[ЦИТИРУЕМЫЙ ОТРЫВОК]
В Экибастузе А.И. освоил специальность каменщика. Вначале бригада строила дома для вольных, затем БУР (барак усиленного режима). Об этом написано было стихотворение «Каменщик»:

 

…За стеной стена растет, меж стенами стена…

 

Шутим, закурив у ящика растворного,

 

Ждем на ужин — хлеба, каш добавка вздорного —

 

А с лесов, меж камня — камер ямы чёрные,

 

Чьих-то близких мук немая глубина.

 

И всего-то нить у них одна — автомобильная

 

Да с гуденьем проводов недавние столбы…

 

Боже мой! Какие мы бессильные!

 

Боже мой! Какие мы рабы!

 

Свою лагерную специальность Солженицын «передал» позже своему герою Ивану Денисовичу, образ которого списал не с кого-либо из товарищей по несчастью, а с солдата, некогда служившего под его началом. В «Одном дне» А.И. детально передал лагерный быт, характеры заключённых, их отношения. Правда, поправлял Шаламов: «У вас кошка там по лагерю ходит. Быть не может! Её бы давно съели…» Однако, была категория людей, принявших «Ивана Денисовича» в штыки. То были «ортодоксы», верные партийцы-ленинцы, убеждённые в безупречности партии, в том, что несправедливо пострадали (по ошибке, разумеется) только они, тогда как прочая 58-я, несомненно, состояла из настоящих врагов, а потому они и герои их книг с презрением отгораживались от них. Все эти «благомыслы», отходив свой срок в «придурках», выйдя на волю, писали трогательные книжки о том, как в лагере они боролись за светлые идеалы марксизма совместно с добрым лагерным начальством. Ивана Денисовича они как раз упрекали в отсутствии идейности и борьбы.

[УСЛОВИЕ ЗАДАНИЯ]
Перепишите фрагмент цитируемого отрывка от «Шутим, закурив у» до «мук немая глубина.» включительно, заменив «ужин» на «обед».

[Собранные записи данных]
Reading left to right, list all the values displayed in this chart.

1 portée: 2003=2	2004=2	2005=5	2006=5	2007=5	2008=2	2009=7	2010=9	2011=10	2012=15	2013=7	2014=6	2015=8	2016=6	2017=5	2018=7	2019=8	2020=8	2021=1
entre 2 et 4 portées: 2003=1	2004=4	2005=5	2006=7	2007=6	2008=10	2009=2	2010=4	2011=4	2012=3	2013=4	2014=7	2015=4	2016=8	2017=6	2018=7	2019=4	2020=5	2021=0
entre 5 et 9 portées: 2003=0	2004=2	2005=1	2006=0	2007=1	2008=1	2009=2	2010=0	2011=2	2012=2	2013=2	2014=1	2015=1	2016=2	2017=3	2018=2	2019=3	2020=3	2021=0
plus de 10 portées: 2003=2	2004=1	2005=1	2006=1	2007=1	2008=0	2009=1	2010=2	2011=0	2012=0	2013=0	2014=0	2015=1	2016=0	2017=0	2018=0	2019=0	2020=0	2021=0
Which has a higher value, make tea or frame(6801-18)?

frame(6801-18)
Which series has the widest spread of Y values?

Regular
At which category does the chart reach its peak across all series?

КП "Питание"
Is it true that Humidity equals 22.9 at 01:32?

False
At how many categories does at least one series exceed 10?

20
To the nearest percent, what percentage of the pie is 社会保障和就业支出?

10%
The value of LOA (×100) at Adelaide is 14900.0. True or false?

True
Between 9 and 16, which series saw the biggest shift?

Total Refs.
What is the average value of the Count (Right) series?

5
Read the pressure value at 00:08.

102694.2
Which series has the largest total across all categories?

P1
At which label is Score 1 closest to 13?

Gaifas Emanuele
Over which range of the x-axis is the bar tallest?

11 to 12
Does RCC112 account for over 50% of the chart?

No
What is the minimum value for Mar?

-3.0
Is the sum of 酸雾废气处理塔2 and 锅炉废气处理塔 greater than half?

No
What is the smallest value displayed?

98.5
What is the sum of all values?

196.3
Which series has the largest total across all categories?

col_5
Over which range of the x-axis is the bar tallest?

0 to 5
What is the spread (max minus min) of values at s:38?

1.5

[РЕШЕНИЕ ЗАДАЧИ]
Шутим, закурив у ящика растворного,

 

Ждем на обед — хлеба, каш добавка вздорного —

 

А с лесов, меж камня — камер ямы чёрные,

 

Чьих-то близких мук немая глубина.